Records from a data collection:
=======
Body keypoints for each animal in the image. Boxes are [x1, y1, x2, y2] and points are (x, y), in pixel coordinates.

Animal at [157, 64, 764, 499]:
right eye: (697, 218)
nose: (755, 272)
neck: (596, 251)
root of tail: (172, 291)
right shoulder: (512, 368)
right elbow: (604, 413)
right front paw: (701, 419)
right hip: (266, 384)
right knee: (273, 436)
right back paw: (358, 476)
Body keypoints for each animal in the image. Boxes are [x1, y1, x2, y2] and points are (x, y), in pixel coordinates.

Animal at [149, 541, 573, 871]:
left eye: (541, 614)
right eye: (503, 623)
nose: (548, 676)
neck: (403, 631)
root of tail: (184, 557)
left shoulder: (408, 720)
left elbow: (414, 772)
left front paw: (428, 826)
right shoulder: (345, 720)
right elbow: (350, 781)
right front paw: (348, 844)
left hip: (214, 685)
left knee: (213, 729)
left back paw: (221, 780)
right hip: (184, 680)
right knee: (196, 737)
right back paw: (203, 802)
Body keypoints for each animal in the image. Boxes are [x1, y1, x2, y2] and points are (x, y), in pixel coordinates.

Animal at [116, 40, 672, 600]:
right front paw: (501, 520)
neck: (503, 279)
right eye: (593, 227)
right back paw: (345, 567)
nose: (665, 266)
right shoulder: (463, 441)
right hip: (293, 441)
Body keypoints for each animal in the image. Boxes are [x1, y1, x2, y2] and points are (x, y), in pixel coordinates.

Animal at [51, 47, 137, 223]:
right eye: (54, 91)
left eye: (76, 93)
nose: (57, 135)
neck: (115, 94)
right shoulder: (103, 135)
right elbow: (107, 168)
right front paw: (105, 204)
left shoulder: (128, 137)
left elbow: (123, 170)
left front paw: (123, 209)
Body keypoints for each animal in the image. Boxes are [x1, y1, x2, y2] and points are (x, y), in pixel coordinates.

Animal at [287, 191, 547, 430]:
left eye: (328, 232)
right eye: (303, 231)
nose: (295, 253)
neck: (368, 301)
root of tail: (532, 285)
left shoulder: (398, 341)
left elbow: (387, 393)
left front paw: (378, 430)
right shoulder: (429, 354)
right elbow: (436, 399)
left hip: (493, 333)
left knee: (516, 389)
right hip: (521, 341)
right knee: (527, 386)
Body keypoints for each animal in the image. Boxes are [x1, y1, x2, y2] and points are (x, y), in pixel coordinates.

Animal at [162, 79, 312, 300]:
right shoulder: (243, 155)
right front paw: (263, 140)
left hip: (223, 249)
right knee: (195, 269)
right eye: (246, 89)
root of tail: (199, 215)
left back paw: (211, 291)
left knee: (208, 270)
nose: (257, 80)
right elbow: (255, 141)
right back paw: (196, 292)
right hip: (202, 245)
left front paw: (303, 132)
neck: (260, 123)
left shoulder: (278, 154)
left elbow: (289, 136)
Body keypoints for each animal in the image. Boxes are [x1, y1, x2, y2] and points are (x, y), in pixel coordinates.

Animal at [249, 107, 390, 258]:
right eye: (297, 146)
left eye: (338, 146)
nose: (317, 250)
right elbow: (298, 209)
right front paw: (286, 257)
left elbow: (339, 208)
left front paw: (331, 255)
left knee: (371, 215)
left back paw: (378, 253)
=======
PROBLEM STATEMENT: What is needed is an exact repetition of the lines from the first line of the records through the line containing "right back paw: (358, 476)", both ends included, and nothing more.

TASK ANSWER:
Body keypoints for each animal in the image. Boxes are [x1, y1, x2, y2] and points are (x, y), in pixel coordinates.

Animal at [157, 64, 764, 499]:
right eye: (697, 218)
nose: (755, 272)
neck: (596, 251)
root of tail: (172, 291)
right shoulder: (512, 368)
right elbow: (604, 413)
right front paw: (701, 419)
right hip: (266, 384)
right knee: (273, 436)
right back paw: (358, 476)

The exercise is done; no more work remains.